Ann Dermatol. 2013 May;25(2):208-12. doi: 10.5021/ad.2013.25.2.208. Epub 2013 May 10.
Eccrine angiomatous hamartoma (EAH) is a rare benign nodular lesion characterized by the proliferation of eccrine and vascular structures, generally capillaries, in the middle and deep dermis. It may be congenital or appear later in childhood, but rarely arises in adulthood.
To investigate the clinicopathologic features of EAH in Korean patients.
Ten cases of EAH diagnosed at Ajou University Hospital and Gangnam Severance Hospital in Korea from 2007 to 2010 were retrospectively reviewed.

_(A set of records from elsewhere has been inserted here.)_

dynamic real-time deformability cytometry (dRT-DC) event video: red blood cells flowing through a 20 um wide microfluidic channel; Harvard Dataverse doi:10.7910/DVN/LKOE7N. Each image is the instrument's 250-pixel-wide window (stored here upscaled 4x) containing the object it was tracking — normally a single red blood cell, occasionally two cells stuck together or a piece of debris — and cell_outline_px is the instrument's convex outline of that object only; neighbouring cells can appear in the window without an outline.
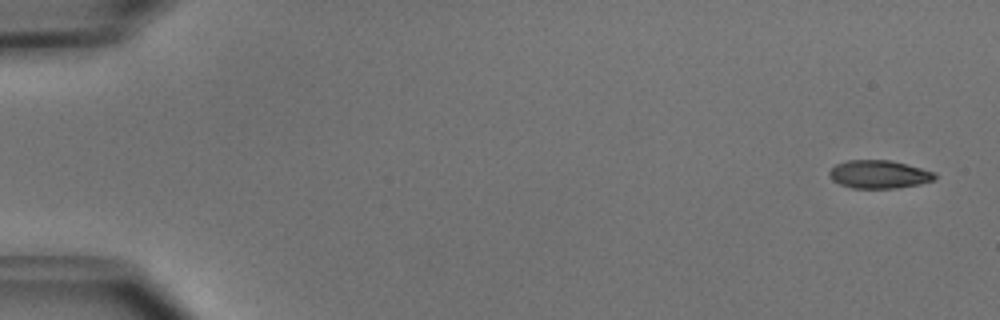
{"species": "common noctule bat (a hibernating species)", "species_latin": "Nyctalus noctula", "temperature_condition": "cold", "stored_images_in_passage": 51, "camera_frame_rate_fps": 3000, "um_per_image_px": 0.085, "animal": {"sex": "male", "body_mass_g": 15.6}, "frame": {"image": 1, "passage_image": 2, "time_ms": 0.333, "image_size_px": [1000, 320], "cell_outline_px": [[936, 176], [932, 180], [920, 184], [896, 188], [852, 188], [840, 184], [832, 180], [828, 176], [828, 172], [836, 164], [848, 160], [888, 160], [936, 172]], "centroid_in_image_um": [74.68, 14.82], "position_along_channel_um": 10.3, "area_um2": 17.17}}
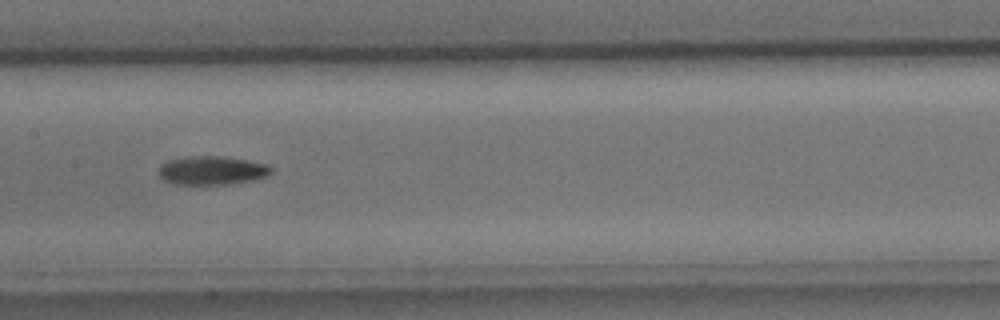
{"frame": {"image": 2, "passage_image": 26, "time_ms": 8.333, "image_size_px": [1000, 320], "cell_outline_px": [[272, 172], [268, 176], [256, 180], [228, 184], [176, 184], [164, 180], [160, 176], [160, 164], [168, 160], [184, 156], [224, 156], [268, 164], [272, 168]], "centroid_in_image_um": [18.05, 14.48], "position_along_channel_um": 189.4, "area_um2": 18.96}}
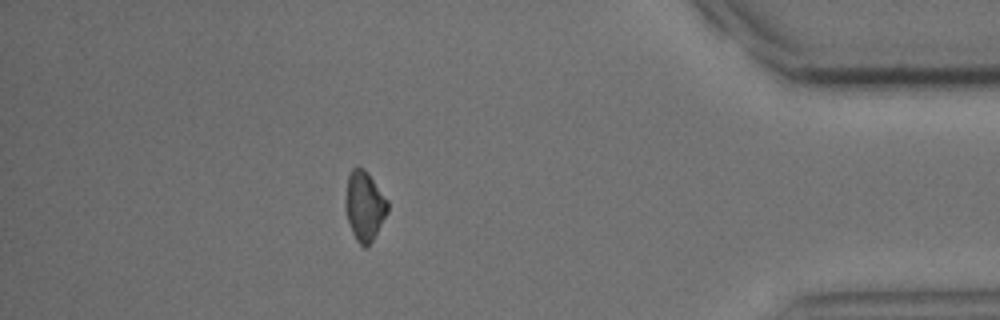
{"frame": {"image": 3, "passage_image": 45, "time_ms": 14.667, "image_size_px": [1000, 320], "cell_outline_px": [[388, 212], [372, 240], [364, 248], [356, 240], [352, 232], [344, 208], [344, 204], [348, 176], [352, 168], [356, 164], [368, 172], [388, 200]], "centroid_in_image_um": [30.97, 17.46], "position_along_channel_um": 404.2, "area_um2": 17.17}, "authors_computed_cell_mechanics": {"area_um2": 17.918, "velocity_mm_per_s": 3.9919, "shape_relaxation_time_tau1_ms": 3.5799, "shape_relaxation_time_tau2_ms": null, "deformation_change_tau1": 0.1219, "deformation_change_tau2": null}}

The age range of patients was between 5 and 66 years with an equal number of male and female patients. Apart from two congenital cases, the onset was late, ranging from 6 months to 65 years of age. All lesions were solitary and located on the distal extremities. Nine cases appeared as a yellow-brown nodule or plaque resembling a callus. Neither hyperhidrosis nor hypertrichosis was documented. Apart from the typical histological findings of EAH, prominent mucin deposition, fat component and nerve infiltration were observed.
This is one of the largest single case series of EAH in the literature. Clinically, resemblance to callosities and the frequent occurrence in the adulthood were the unique features in our series.
小汗腺血管瘤样错构瘤(EAH)是一种罕见的良性结节性病变,其特征是小汗腺和血管结构(通常为毛细血管)在真皮中层和深层增生。它可能是先天性的,也可能在儿童期后期出现,但在成年期很少发生。
研究韩国患者EAH的临床病理特征。
回顾性分析2007年至2010年在韩国峨山大学医院和江南severance医院诊断的10例EAH病例。
患者年龄范围为5至66岁,男女患者数量相等。除2例先天性病例外,发病较晚,年龄范围为6个月至65岁。所有病变均为单发,位于四肢远端。9例表现为黄褐色结节或斑块,类似胼胝。未记录到多汗症或多毛症。除了EAH的典型组织学表现外,还观察到显著的黏液沉积、脂肪成分和神经浸润。
这是文献中最大的EAH单病例系列之一。在我们的系列中,临床上与胼胝相似以及在成年期频繁发生是独特的特征。